Wah, supaya pertanyaan nya bisa dijawab dengan tepat, bisa ditanyakan ke ask.fm/UILDSC ya.
Liked by: Sour Mimosa

Mau tanya, organisasi ini membantu untuk mendapatkan pacar juga gak ?

By expanding your field of eligibles and educating yourself to be a potential mate, you mean? Prolly!
Liked by: Sour Mimosa

What should i do? Most of my peers have a bad attitude different sexual orientation, they insult LGBT people, it's really hard for me to come out, i really want to come out

There is no one right or wrong way to come out. It's a lifelong process of being ever more open and true for yourself and others - done in your own way and in your own time. It's your decision.
Be careful not to let your self-esteem depend entirely on the approval of others. If a person rejects you and refuses to try to work on acceptance, that’s not your fault. If time does not seem to change the individual’s attitude toward you, then you may want to re-evaluate your relationship and its importance to you.
Remember that you have the right to be who you are, you have the right to be out and open about all important aspects of your identity including your sexual orientation and/or gender or sex identity, and in no case is another person’s rejection evidence of your lack of worth or value.
Reach them personally one by one to understand more about their personal view. The only thing that can reduce prejudice is contact, anw.
If you need some resource to help, check this Resource Guide to Coming Out --> hope.ly/1AtlOVw

View more

Admin, mau nanya kalo Orientasi sexual itu apakah cuma sekadar fondness terhadap manusia yang memiliki gender ataukah lebih ke arah fondness of sex? Maksud gue, gue Homoseks dan gue menyukai sesama jenis, tapi gue ga gampang "turned on".. Bahkan sekalipun si doi terlanjang. Apakah itu kelainan?

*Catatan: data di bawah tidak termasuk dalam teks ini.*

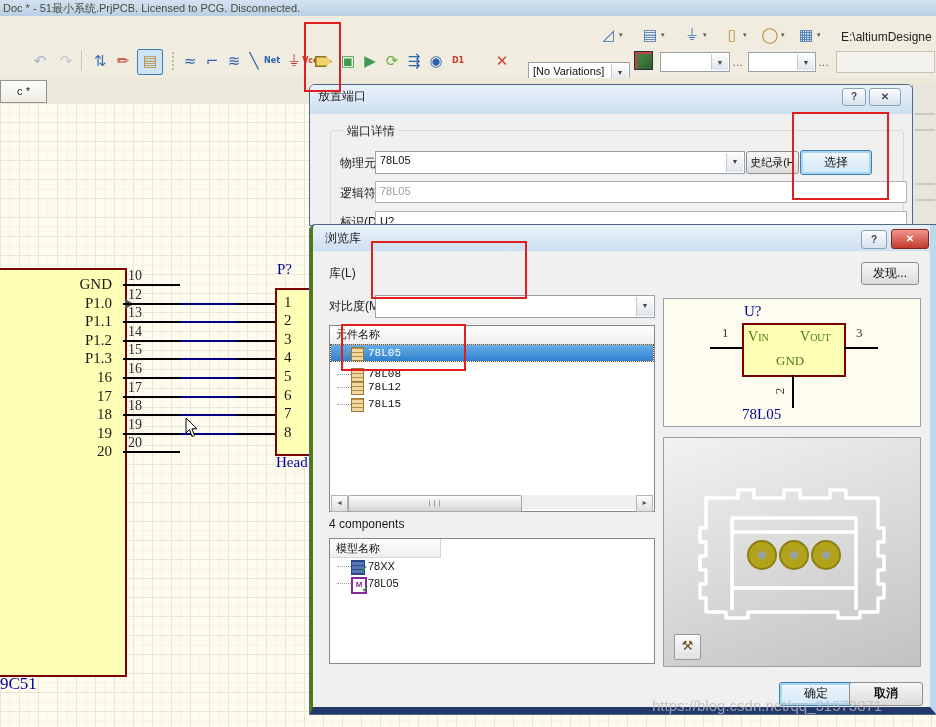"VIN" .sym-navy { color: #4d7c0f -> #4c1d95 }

Orientasi seksual adalah ketertarikan fisik, emosional, dan/atau seksual. It's not weird at all that you can't be easily turned on except that you do have erectile dysfunction. Turned on and off isn't only biological (tidak seperti menghidupkan dan mematikan lampu), but also psychological (the need to feel valued, appreciated, accepted, and yes, desired)

Kak, kl misalnya ada orang yg nepi di pinggir jalan, terus pamer alat genitalnya ke seseorang dgn randomnya, itu tergolong apa ya kak? Kelainan, pelecehanan, atau apa kak? Kl misalnya kejadian ini terulang lagi, sebaiknya orng yg melihat hasil pamernya gmn kak? Makasih kak.

Tergolong dalam kategori parafilia (dalam DSM V) sehingga dapat dikategorikan sebagai mental disorder.
Here goes the definition: A flasher/exhibitionist is someone who is getting naked in a public place where people who are NOT CONSENTING to seeing them can see them. Some flashers/exhibitionists get aroused by this, others find that the behavior reduces anxiety or gives them a sense of control. But the key to an exhibitionist is being seen in a way that they aren't supposed to be. Dengan merujuk kata "NOT CONSENTING", berarti tindakan tersebut tidak dibenarkan.
JIka bertemu dengan exhibitionist :
Berusaha tenang dengan tidak memberikan reaksi yang dia inginkan, terus berjalan atau menghindar (sambil tetap tenang) atau berikan reaksi yang bertentangan seperti ekspresi jijik (dan bukan takut) atau menunjukkan kalau itu tidak menarik.

View more

kak, yang pertemuan nanti hari sabtu tuh isinya apa aja? terus ntar banyak mahasiswa LGBT gitu juga ya??

Pertemuan hari sabtu membahas agenda dan struktur serta tujuan besar SGRCUI. Kalau tentang mahasiswa LGBT, kami tidak tahu karena identitas adalah milik pribadi, namun kami tidak menolak bentuk identitas apapun untuk bergabung bersama SGRCUI.
Liked by: Sour Mimosa

Kak, kl misalnya ada yg bilang "Gay/Lesbi/Bi itu menyimpang dari agama dan seharusnya tidak diperkenankan terjadi di society, tanggapannya gmn?

Agama mengajarkan nilai-nilai kebaikan dasar sebagai manusia. Dengan mengutamakan azas tersebut, nilai-nilai kebaikan sebagai manusia lah yang sebaiknya dijunjung tinggi. We ain't God to judge.